Virginia Woolf | Letter to Clive Bell, Boxing Day 1909
What have you been doing? I meant to buy you a Christmas present, but forgot; the truth is, I was on my way to buy it, when I had the idea of coming to Cornwall, and that took all my money. It shall be now for the new year. I did get you a card, only sent it to Sophie instead. It was of waves, breaking on a promontory.
Virginia Woolf | Letter to Violet Dickinson, 27 December 1909
Breakfast was as bleak as a workhouse today; not one letter, not one parcel; the postman actually passed the door.
Virginia Woolf | Letter to Vanessa Bell, Christmas Day 1910
A great attack was made upon my faith this Christmas, and I am led to think that Atheists are still persecuted. For instance, wishing to read just now, I was dinned crazy by a cracked church bell, which didn't peal, but merely hammered, like an arrogant and bigoted street seller. Then the congregation sings without understanding, and as for the psalms, which all the little news boys and errand boys sing, I never heard anything so senseless in my life. However, I suppose it would be too rash to burn them all. They must have imaginations. I am more charitable about them than they are about me.

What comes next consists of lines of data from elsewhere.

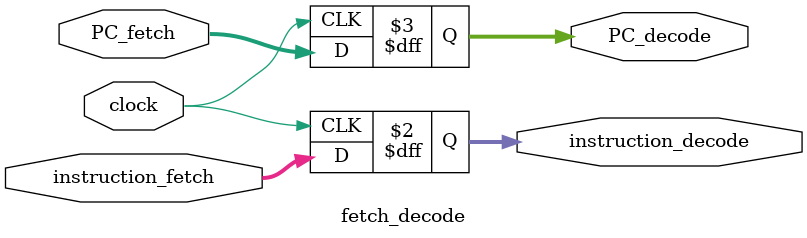
<source format=v>
module fetch_decode (
	input wire [31:0] instruction_fetch,
	input wire [31:0] PC_fetch,
	input wire clock,
	
	output reg [31:0] instruction_decode,
	output reg [31:0] PC_decode);
	
	always @(posedge clock) begin
		instruction_decode <= instruction_fetch;
		PC_decode <= PC_fetch;
	end
endmodule

</source>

Letter to Violet Dickinson
New Years Day 1911
Do not expect wit or sense in this letter, only the affection of a drugged and torpid mind. Oh an English Christmas! We are not Christians; we are not social; we have no part in the fabric of the world, but all the same, Christmas flattens us out like a steam roller; turkey, pudding, tips, waits, holly, good wishes, presents, sweets; so here we sit, on Boxing day, at Rodmell, over a wood fire, and I can only rouse myself by thinking of you. In particular, I want to know 1. how you are. 2. Whether you are getting on with your autobiography; 3. What you are thinking; 4. what feeling; 5. what imagining, criticising, seeing. Do catch that wild woman Gwen and stick a pen in her paw.
Virginia Woolf | Letter to Jacques Raverat, Boxing Day 1924
The necklace is exquisite—like the inside of white grapes—and as my consumption of necklaces is huge, will come in most useful as well as ornamental. Leonard is so enamoured of his caddy that he is making it into a tobacco tin for London. Also, I am finding Angelica’s blotter of immediate use—for one thing, I never have any blotting paper, and as I am writing in bed it is essential to have a hard block. In fact all the presents were entirely on the spot and much in contrast to the hideosities my poor old mother in law sent—for instance a vast sham brass fish slice.
Virginia Woolf | Letter to Vanessa Bell, 29 December 1930
This is a black foggy Christmas week; and the human race is distracted and unlovable. That is, I spent yesterday in Oxford Street buying things like gloves and stockings.